When the Z-80 was introduced, 16K memory chips were popular. Since they held 2^14 bits, they had 7 row address bits and 7 column address bits. Thus, a 7 bit refresh value matched their need. Unfortunately, this rapidly became obsolete with the introduction of 64K memory chips that required 8 refresh bits.

That explanation suggests no reason why the designers couldn't have chosen 8 bits, with an eye to future memory devices.

I think the real reason lies elsewhere in that description.

Firstly:

Bits 7 through 11 are computed using the carry lookahead value, allowing them to be computed without waiting on the low-order bits. In parallel, the carry/borrow out of these bits is computed by the large NOR gate in the middle, and used to compute bits 12 through 14. The last carry lookahead value is computed at the left and used to compute bit 15. Note that the number of carry blocks decreases as the number of carry lookahead gates increases. For example, output 6 depends on three inc/dec blocks and no carry lookahead gates, while output 14 depends on one inc/dec block and two carry lookahead gates. If the inc/dec blocks and carry lookahead gates require approximately the same time, then the output bits will be ready at approximately the same time.

i.e. The splits in the circuit structure were designed to meet overall timing constraints on the 16-bit incrementer, without regard for any secondary function it may be used for. As it turned out, one of those splits was between bits 6 and 7.

Next:

One unexpected feature of the Z-80's incrementer is that it can pass the value through unchanged. If the carry-in to the incrementer/decrementer is set to 0, no action will take place. This seems pointless, but it actually useful since it allows a 16-bit value to be latched and then read back unchanged.

Furthermore, if the carry-in to bit 7 of the incrementer is set to 0 - via the 'refresh' input to the NOR gate - then the upper 9 bits of the incrementer will not increment, but will preserve their input values.

And finally:

The program counter and refresh register are separated from the rest of the registers and coupled closely to the incrementer. This allows the incrementer to be used in parallel with the rest of the Z-80. In particular, for each instruction fetch, the program counter (PC) is written to the address bus and incremented. Then the refresh address is written to the address bus for the refresh cycle, and the R register is incremented. (Note that the interrupt vector register I is in the same register pair as the R register. This explains why the I value is also written to the address bus during refresh.)

i.e. The I and R registers are updated through the incrementer as a 16-bit pair, just like the PC - but in this case the upper 9 bits are not incremented, and so I and bit 7 of R are actually reloaded with the same value.

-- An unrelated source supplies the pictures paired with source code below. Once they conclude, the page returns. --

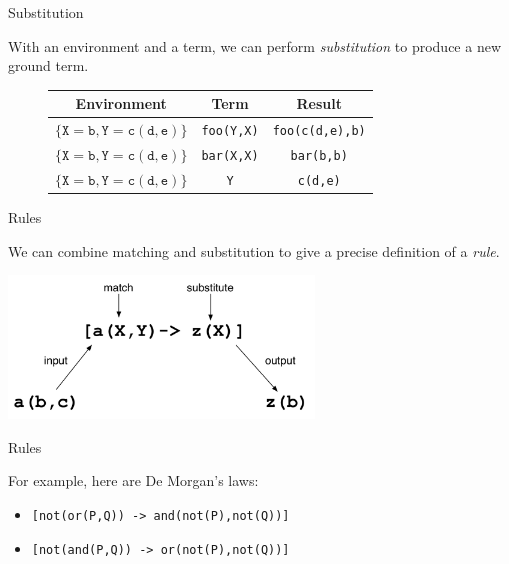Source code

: \documentclass{beamer}
\begin{document}
\begin{frame}[fragile]{Substitution}

With an environment and a term, we can perform \emph{substitution} to produce
a new ground term.

\begin{figure}[h]
\begin{tabular}{|c|c|c|}
\hline
\textbf{Environment} & \textbf{Term} & \textbf{Result}\\
\hline
$\{\mathtt{X}=\mathtt{b},\mathtt{Y}=\mathtt{c(d,e)}\}$ & 
  \texttt{foo(Y,X)} & \texttt{foo(c(d,e),b)} \\
\hline
$\{\mathtt{X}=\mathtt{b},\mathtt{Y}=\mathtt{c(d,e)}\}$ & 
    \texttt{bar(X,X)} & \texttt{bar(b,b)} \\
\hline
$\{\mathtt{X}=\mathtt{b},\mathtt{Y}=\mathtt{c(d,e)}\}$ & 
    \texttt{Y} & \texttt{c(d,e)} \\
\hline
\end{tabular}
\end{figure}

\end{frame}


\begin{frame}[fragile]{Rules}

We can combine matching and substitution to give a precise definition of a
\emph{rule}.

\begin{center}
\includegraphics[height=1.5in]{images/rule}
\end{center}

\end{frame}


\begin{frame}[fragile]{Rules}

For example, here are De Morgan's laws:

\begin{itemize}
  \item \texttt{[not(or(P,Q)) -> and(not(P),not(Q))]}
  \item \texttt{[not(and(P,Q)) -> or(not(P),not(Q))]}
\end{itemize}

\end{frame}
\end{document}
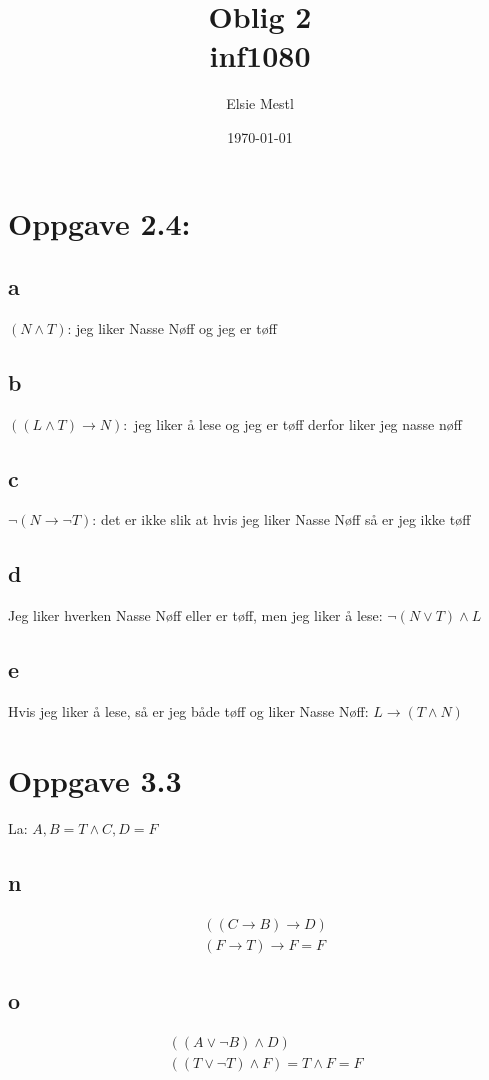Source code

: \documentclass[a4paper, norsk, 10pt]{article}
\date{\today}
\title{Oblig 2 \\ inf1080}
\author{Elsie Mestl}
\begin{document}
\maketitle
\begin{flushleft}
\section*{Oppgave 2.4:}

\subsection*{a}
 $(N \wedge T)$: \quad jeg liker Nasse Nøff og jeg er tøff

\subsection*{b}
$((L \wedge T) \rightarrow N):$ \quad  jeg liker å lese og jeg er tøff derfor liker jeg nasse nøff

\subsection*{c}
$\neg(N \rightarrow \neg T)$: \quad det er ikke slik at hvis jeg liker Nasse Nøff så er jeg ikke tøff

\subsection*{d}
Jeg liker hverken Nasse Nøff eller er tøff, men jeg liker å lese: \quad $\neg (N \vee T) \wedge L$ %

\subsection*{e}
Hvis jeg liker å lese, så er jeg både tøff og liker Nasse Nøff: \quad $L \rightarrow (T \wedge N)$


\section*{Oppgave 3.3}
La: \quad $A,B = T \wedge C,D = F $
\subsection*{n}
\begin{align*}
&((C \rightarrow B) \rightarrow D) \\
&(F \rightarrow T) \rightarrow F = F
\end{align*}


\subsection*{o}
\begin{align*}
&((A \vee \neg B) \wedge D)\\
&((T \vee \neg T) \wedge F) = T \wedge F = F
\end{align*}  
\end{flushleft}
\end{document}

There's no separate load control for the two halves of the pair, at least as far as the incrementer is concerned.

(EDITED TO ADD: That's actually quite an assumption on my part, especially considering the separate I & R load capability I mention below. But I think that even if R can be loaded from the incrementer independently of I, the argument still applies to bit 7 of R.)

(Note that I and R can be individually transferred to and from A, but this is a distinct function from the refresh-cycle increment.)

So: While it would seem natural for the refresh counter to use 8 bits, the internal structure of the 16-bit incrementer (adopted to meet its timing requirements) was such that a 7-bit counter function is what was available - and this was sufficient for the prevailing memory technology of the time.